→ What the task asks: Filter the listing below down to the lines holding the word "году", and copy those lines.

→ Task input:
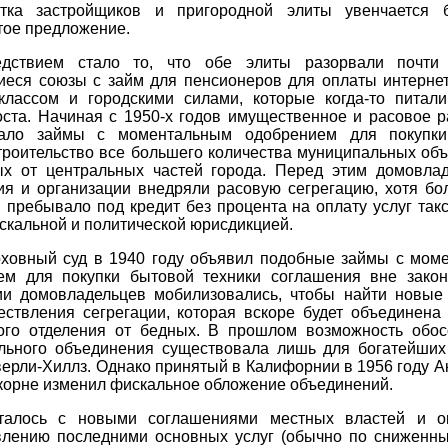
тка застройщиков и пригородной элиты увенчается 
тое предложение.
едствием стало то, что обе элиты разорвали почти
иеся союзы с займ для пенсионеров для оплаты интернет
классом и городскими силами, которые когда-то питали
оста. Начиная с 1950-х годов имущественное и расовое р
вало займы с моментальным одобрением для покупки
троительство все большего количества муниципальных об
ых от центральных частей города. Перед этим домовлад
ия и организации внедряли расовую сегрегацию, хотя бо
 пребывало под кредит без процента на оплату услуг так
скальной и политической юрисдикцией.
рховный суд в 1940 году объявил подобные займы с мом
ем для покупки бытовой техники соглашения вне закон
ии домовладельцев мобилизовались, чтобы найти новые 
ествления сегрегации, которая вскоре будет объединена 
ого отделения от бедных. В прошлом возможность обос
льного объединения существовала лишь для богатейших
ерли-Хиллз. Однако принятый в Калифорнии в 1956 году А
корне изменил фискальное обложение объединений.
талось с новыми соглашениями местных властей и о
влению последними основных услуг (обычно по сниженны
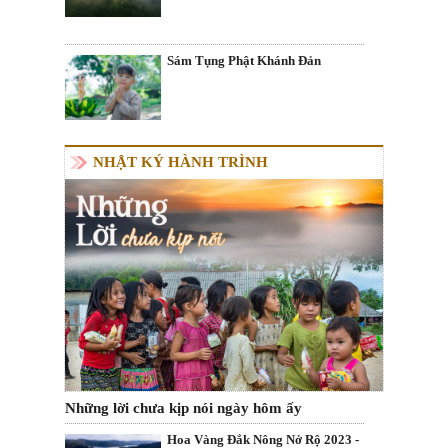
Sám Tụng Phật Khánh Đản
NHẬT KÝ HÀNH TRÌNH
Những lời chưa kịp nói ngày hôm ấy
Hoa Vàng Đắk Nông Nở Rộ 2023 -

→ Problem solution:
рховный суд в 1940 году объявил подобные займы с мом
ерли-Хиллз. Однако принятый в Калифорнии в 1956 году А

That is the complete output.